* _与えられた指示_
下に載せる車の暗電流調査の文章を、最後の文の後から書き継いでください。

95~99年モデルのC1500、K1500、サバーバン、タホ、エスカレード、デナリなど後期内装の暗電流の調査です。
ブレイザーなど前期内装の場合でも、基本的な考え方は一緒です^^

「バッテリーがすぐに上がる」と、お客様よりご相談があり、勉強のため現車をチェックさせていただきました。
良い機会でしたので記録として残しておこうと思います♪

必要工具:
テスター(電流測定が可能なもの)
検電ペン
ビニールテープ
内張り剥がし
その他、一般的なドライバーやソケットレンチなど

所要時間:240分

 

======
はじめに、バッテリー上がりの原因は大きく分けて2つあります。
1、充電がされていない。
2、暗電流が多い。

充電がされない場合はオルタネーターの不調やそれに関係する配線の不具合が考えられます。

さてみなさん、暗電流ってご存知ですか?
車の電装品には、バッテリーからの常時電源が接続されていてキーがOFFの状態でも電気が流れています。
後付けの電装品であれば、代表的なのはナビの時計やキーレスの待機電源などです。
その消費電力による電流のことを「暗電流」といいます。
家電製品の「待機電力」みたいなものですね。

この暗電流、一般的には20mA~50mAくらいが正常値と言われています。
セキュリティなどが装着されていて、通常より高い場合でも70~80mA程度までが許容範囲ではないでしょうか。
暗電流が高いとバッテリーを放電するスピードが速くなりますので、すぐにバッテリーが上がってしまうということになるのです。

それでは、実際にチェックした項目を順に追っていきたいと思います^^

~プロローグ~

ことの始まりはバッテリーをお買い上げいただいた事です。
普段乗られていないとのことで、久しぶりに乗ろうと思ったらエンジンかからず。
装着されているバッテリーは4~5年ほど使用されたそうなので、なんの疑いもなくバッテリーを交換していただきました。

その数週間後、新品のバッテリーが上がってしまったとご連絡。
普段乗られていないので充電が不十分では?とのことで充電をして様子を見ていただくことになりました。

しかし、その数週間後にはまたまたバッテリーがあがってしまいました。

今回は勉強のために実際にお車をチェックさせていただきました。
原因が分かると「なんだ、そんなことか~」という単純なことでしたが、先入観と思い込みにより遠回りしてしまいました^^;
今回チェックさせていただいた一連の流れを公開いたしますので、同じような症状に悩まされている方の参考になれば幸いです♪

~チェック内容~

まずは、現状のチェックです。

バッテリー電圧はすでにすっからかんで、ジャンパーしてもすぐにはエンジンがかかりませんでした。
しばらく充電後エンジン始動が可能になったため、オルタの発電電圧をチェックしました。

測定方法はエンジンをかけている時のバッテリー端子間(+と-)の電圧を測定します。
充電電圧は13~15Vくらいであれば大丈夫です。

* _データ抜粋_
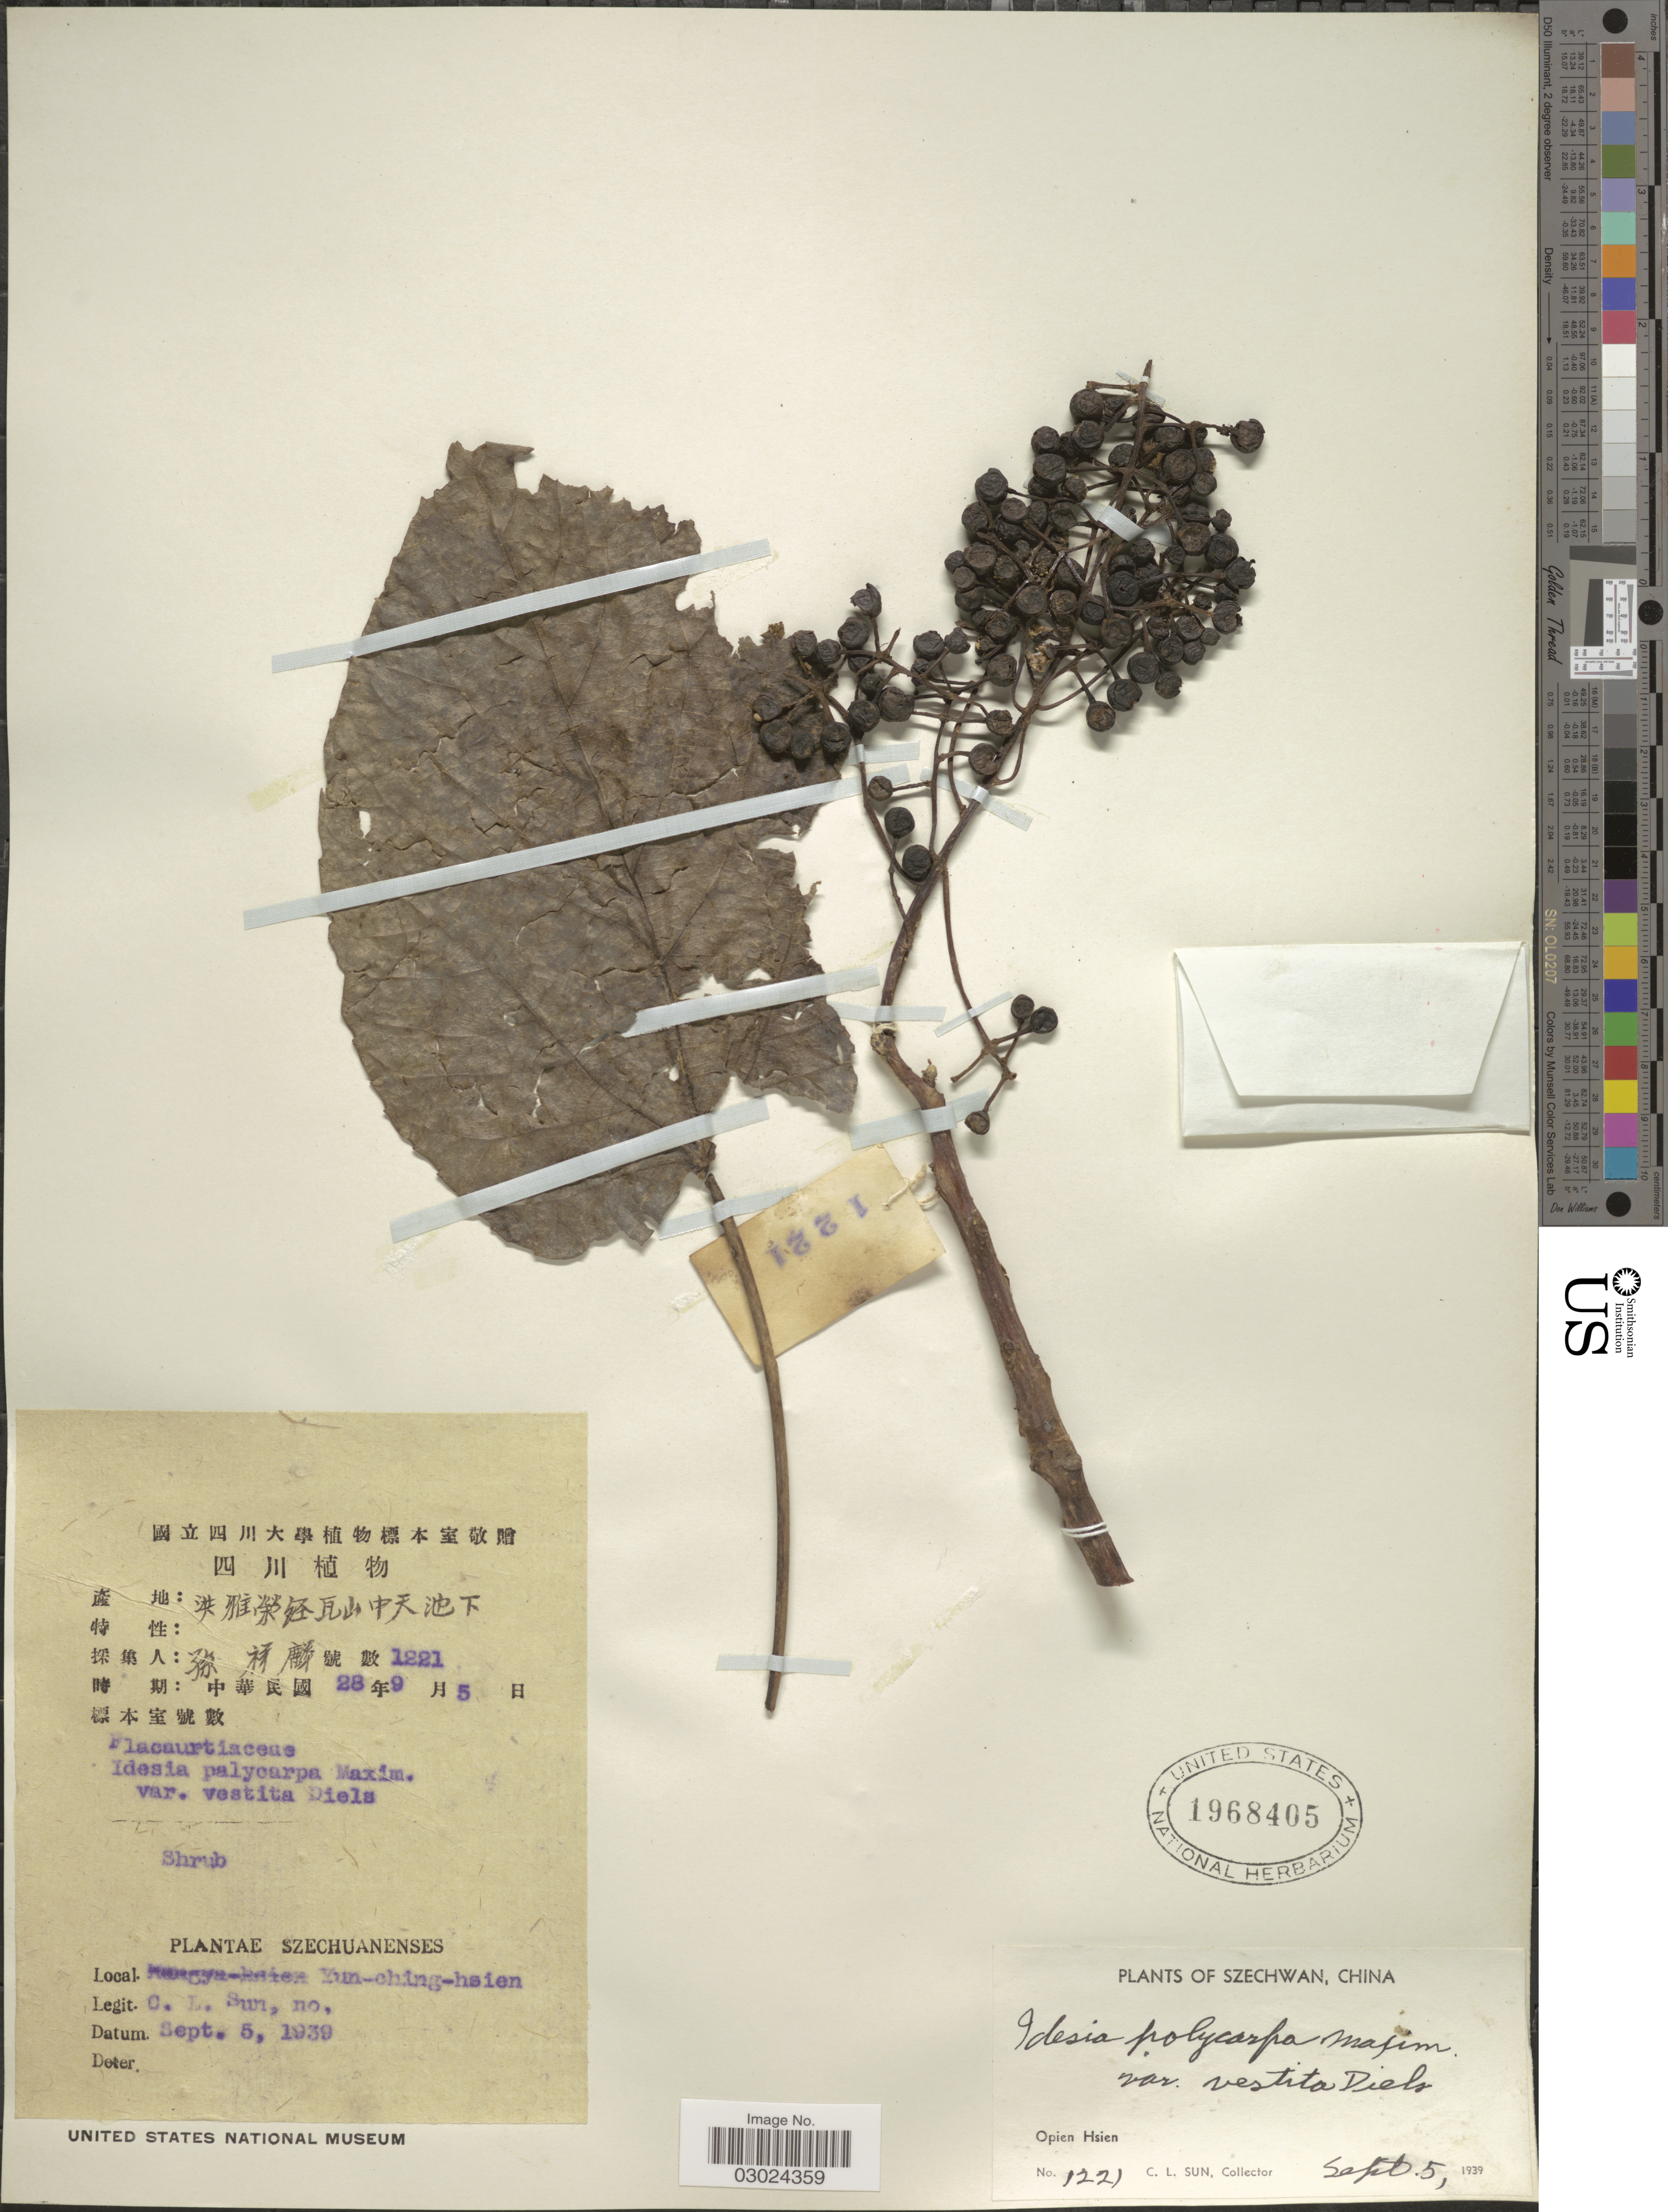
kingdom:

* _課題の解答_
充電電圧が基準値より低い場合は、オルタネーターのチェックが必要です。

結果はバッテリー端子間で14.3Vと充電はしっかりできているようです。
原因1の可能性は低くなりました。

続いて暗電流を測定します。
測定には電流(A)測定が可能なテスターが必要です。
また、電流測定はテスター側のプローブの指す位置を変更する必要があるものがほとんどです。
お持ちのテスターがどういったタイプかチェックしてみましょう。

測定方法はバッテリーのマイナス端子を外し、配線側にテスターのプラスプローブ、バッテリー側にマイナスプローブを直列にあてて電流を測定します。
測定レンジは高いレンジから始めます。
今回使用したテスターの場合、10A、200mA、20mA、2000μAの4つのレンジがあり、一番大きい10Aのレンジに合わせて測定しました。

暗電流の値は0.19~0.2A(190~200mA)という結果でした。
結構高めの値ですので、バッテリーあがりの原因は暗電流の仕業のようです。
試しに当店のサバーバンでもチェックしたところ、0.03A(30mA)という値でした。
200mAはかなり高いようですね^^;

では、暗電流が多くなってしまう原因ですが、これの追及にはかなり手間がかかります。
ただし、チェック方法はいたってシンプルです(笑)
常時電源が繋がっている電装品を一つずつ外しその都度暗電流を測定していきます。

やはり後付けの電装品が一番怪しいので、怪しいところからスタートします☆

===後付けの電装品===
今回のお車にもナビ、ETC、アンプx2基、バイパー、キーレス、HID、イルミテープやレーダーなど、沢山の電装品が装着されていました。
足元を覗くとごちゃごちゃの配線が。。。

一番最初にこれらを疑ってしまいますね^^;
結果、遠回りとなるわけですが、あくまでチェックをした順番にご紹介します♪

とはいえ、基本はバッテリーの近くからチェックするのがセオリーです。
バッ直電源としてはオルタとメインヒューズBOXへの補助ケーブルと、室内のアンプx2基への配線が接続されていました。
オルタとメインヒューズへの配線が増設してある辺りが怪しさ満点です♪
それぞれの配線を外してチェックします。

・オルタ、リレーBOX 0.19A
・アンプ2基 0.19A

どちらも変化なしでした。
続いて、一番怪しいバイパーとキーレス、ついでにETC。

・キーレス ヒューズ 0.19A
・バイパー メインハーネス 0.17A
・ETC 電源ハーネス 0.2A

キーレスとETCは問題なし。
バイパーは少し下がりましたが、まだまだ他の原因の方が高そうです。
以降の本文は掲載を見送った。